Disciplines and Professions Within the Built Environment
As Adam Smith predicted, the enormous expansion of economic activity in the 18th and 19th centuries encouraged a tendency towards increasing specialization, and with the rise of technology and occupational expertise, many groups began to claim professional status: architects, engineers and surveyors them. This fragmentation of disciplines within construction and real estate provided a degree of efficiency in the performance of the various tasks. However, by the second-half of the 20th century, the UK industry was plagued by conflict and characterised by a win-lose mentality, thereby becoming increasingly ineffective. Attempts to improve the management and co-ordination of projects had only a marginal impact on performance.

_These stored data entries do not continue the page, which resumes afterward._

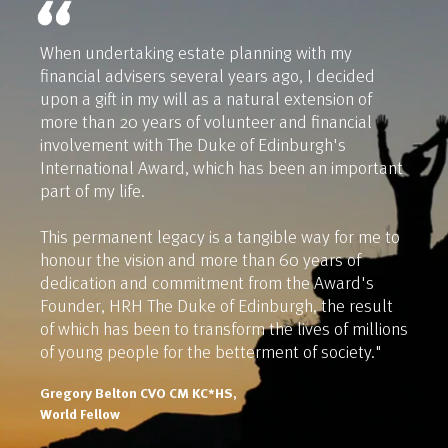
When undertaking estate planning with my
financial advisers several years ago, I decided
upon a gift in my will as a natural extension of
more than 20 years of volunteer and financial
involvement with The Duke of Edinburgh's
International Award, which has been an important
part of my life.
This permanent legacy is a tangible way for me to
honour the vision and more than 60 years of
dedication and commitment from the Award's
Founder, HRH The Duke of Edinburgh, the result
of which has been to transform the lives of millions
of young people for the betterment of society."
Gregory Belton CVO CM KC*HS,
World Fellow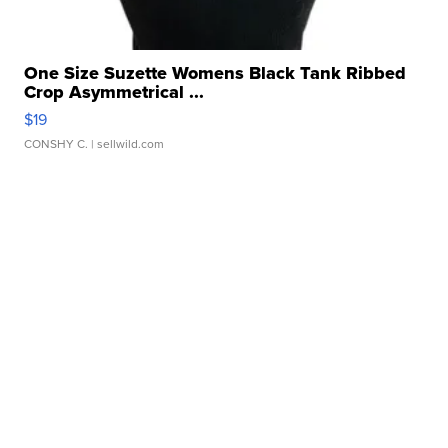
One Size Suzette Womens Black Tank Ribbed
Crop Asymmetrical ...
$19
CONSHY C.
| sellwild.com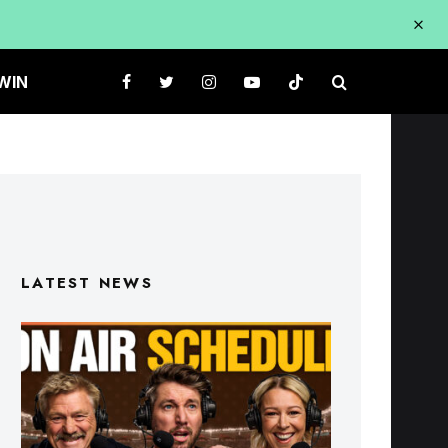
WIN
LATEST NEWS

As a result several recent reports consistently and heavily criticised the industry as being unable to satisfy its clients, citing the relatively divisive nature of the construction industry in the UK when compared to Japan, USA and other European countries (Collier et al., 1991). A recurring conclusion was the need for greater collaboration amongst professionals. Attempts to encourage an interdisciplinary approach appeared to gather momentum through reports published by the Royal Institute of British Architects (Burton, 1992), the Construction Industry Council (Andrews & Derbyshire, 1993), Latham (1994) and conferences at the University of Cambridge (1991) and the University of Central England (1995).

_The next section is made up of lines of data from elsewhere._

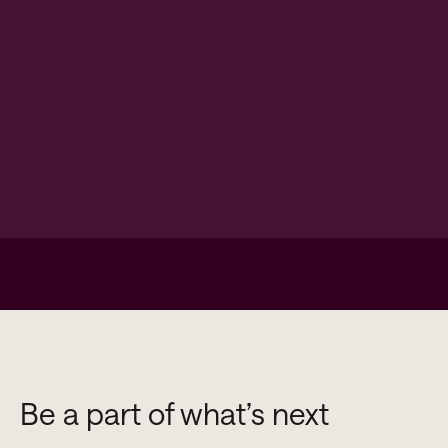
Be a part of what’s next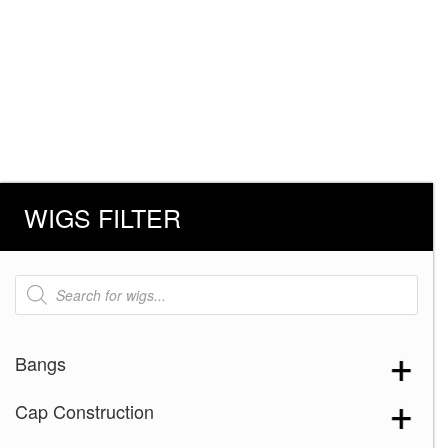
WIGS FILTER
Products
search
Bangs
Cap Construction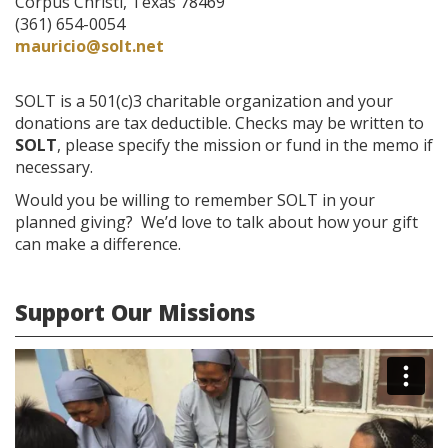
Corpus Christi, Texas 78469
(361) 654-0054
mauricio@solt.net
SOLT is a 501(c)3 charitable organization and your
donations are tax deductible. Checks may be written to
SOLT
, please specify the mission or fund in the memo if
necessary.
Would you be willing to remember SOLT in your
planned giving? We’d love to talk about how your gift
can make a difference.
Support Our Missions
Mission
Appeal
Video-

In parallel, the significant growth in the use of partnering or alliancing systems of procurement also created a focus on: the identification of mutual objectives; robust problem resolution techniques; and systems to monitor continuous improvement in performance (Bennett & Jayes, 1998). All three would require substantially improved levels of co-operation between disciplines and project participants if partnering approaches were to be successfully implemented (Wood, 2005).